Un joven de 17 años estrena su moto en los caminos rurales. Viaja unos 15 kilómetros con la mochila al hombro y, haga frío o calor, esquiva varios pozos hasta llegar hasta la intersección con la ruta 20, donde lo espera el colectivo escolar.
Es el hijo de Javier Romero, pero podría ser cualquiera de los jóvenes de la zona rural de Punta Indio, donde hasta las tareas más sencillas y cotidianas se tornan imposibles debido al mal estado de la red vial.
Javier es puestero en una cabaña, donde vive junto a su mujer y su hijo y lucha contra el abandono. Hace 9 años que cuida allí a los animales, y hace mucho más tiempo que padece esta problemática, pero no habla siquiera de pérdidas productivas, sino de algo más elemental: de la supervivencia de esa y muchas otras familias que viven alejadas del égido urbano en el este bonaerense.

El tiempo lo fue acostumbrando a que muchas cosas cambiaran. Antes, el colectivo escolar bajaba de la ruta y recorría algunos kilómetros por los caminos de tierra, donde Javier acercaba a su hijo con el auto. Hoy, ni siquiera su vehículo le sirve para sortear los enormes pozos y roturas que tiene la traza, y llegar a la Escuela Secundaria N° 5, en el paraje La Viruta, se vuelve un desafío diario.
“Mi hijo se perdía muchos días de clase, porque los caminos están destruidos incluso cuando no llueve. Gracias a Dios le pudimos comprar una motito para que, por lo menos, llegue hasta el colectivo”, explicó su padre.
También él lo sufre en carne propia. Porque, como cualquier otro vecino, también tiene que hacer trámites, mandados o diligencias fuera del campo, que debe planifica muy minuciosamente para no quedar varado o demorar horas. “Es salir a romper el auto”, relata, acostumbrado a ver el más mínimo movimiento convertirse en una travesía diaria.

El establecimiento donde vive el puestero está ubicado en el partido de Magdalena, apenas a unos 4 o 5 kilómetros del límite con Punta Indio y unos 35 de Chascomús, donde vive su familia y está construyéndose su casa.
Dependiendo del camino que elija, sabe que verá una realidad muy diferente. “En Magdalena hay un mantenimiento espectacular y las calles están hermosas. Pero, en la zona que corresponde a Punta Indio, hace 9 años que estoy acá y nunca jamás pasó una máquina”, afirmó.
La únicas intervenciones que recuerda fueron privadas y parciales: alguna pasada de rastra o de motoniveladora realizada por la estancia o por vecinos en momentos de extrema necesidad. Por lo demás, es historia repetida. “Es un abandono total.
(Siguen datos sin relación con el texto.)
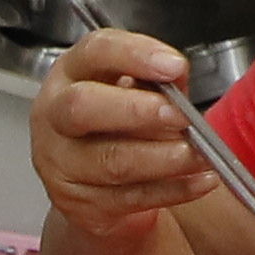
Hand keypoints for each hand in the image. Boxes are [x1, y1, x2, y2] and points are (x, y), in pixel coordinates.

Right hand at [30, 28, 225, 236]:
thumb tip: (178, 73)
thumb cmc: (118, 125)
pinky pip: (129, 197)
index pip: (94, 52)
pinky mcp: (79, 203)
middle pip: (82, 107)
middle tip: (180, 117)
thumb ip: (158, 78)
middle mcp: (54, 115)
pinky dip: (172, 190)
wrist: (94, 184)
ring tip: (199, 153)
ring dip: (163, 158)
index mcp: (70, 74)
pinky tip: (200, 180)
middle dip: (137, 110)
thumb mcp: (135, 90)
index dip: (135, 56)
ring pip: (110, 160)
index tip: (174, 66)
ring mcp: (61, 163)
No me parece que sea algo imposible de hacer, lo que falta es voluntad”, agregó.

Si los caminos estuvieran en buenas condiciones, Javier sólo debería recorrer unos 35 kilómetros hasta el centro de Chascomús, pero tiene que conformarse con haciendo rodeos del triple de esa distancia, esquivando las zonas más complicadas.
“Tengo que dar una vuelta de más de 100 kilómetros: salir de acá hacia Ferrari, de Ferrari a la ruta 36 y después agarrar para La Plata o para Bavio. Si quiero ir hacia Chascomús, tengo que agarrar la ruta 2. Cualquiera de las dos vueltas tiene más de 100 kilómetros”, explicó.
También tiene la posibilidad de hacerlo cruzando el “puente de los caños”, que cruza el río Samborombón, igual de abandonado y deteriorado que los caminos. “Cuando está seco se puede pasar. Es bastante peligroso, pero lo cruzamos. Cuando llueve se corta por completo y es imposible”, describió.
Hace ya varios años que los vecinos de la zona reclaman por las condiciones de ese paso entre Magdalena y Chascomús, pero sigue igual. Lo propio ha hecho Javier, reuniendo firmas para pedirle al intendente de Punta Indio, David Angueira, que arregle los caminos. También eso sigue igual.
En verdad, termina sintiéndose afortunado cuando, a pesar de las largas distancias, puede moverse por sus propios medios. Porque, “cuando la cosa se complica”, describe, es el encargado de la cabaña o algún vecino con 4×4 el que les lleva comida, las garrafas o lo que sea necesario.
“Gracias a Dios no hemos tenido que salir de urgencia ni pedir que ingrese una ambulancia o los bomberos”, deslizó Javier, que casi con desesperación pide soluciones con esa imagen en la cabeza.
Algunos se acostumbran a esa cotidianidad, sea por resignación, por cansancio, o porque no les queda otra. Otros, en cambio, terminan yéndose a buscar mejores oportunidades a otros lados. “A veces hasta a mí me da que pensar”, admite el puestero quien, como muchos de sus vecinos, se aferra al trabajo en el campo y se niega a pensar que les puede ganar el abandono.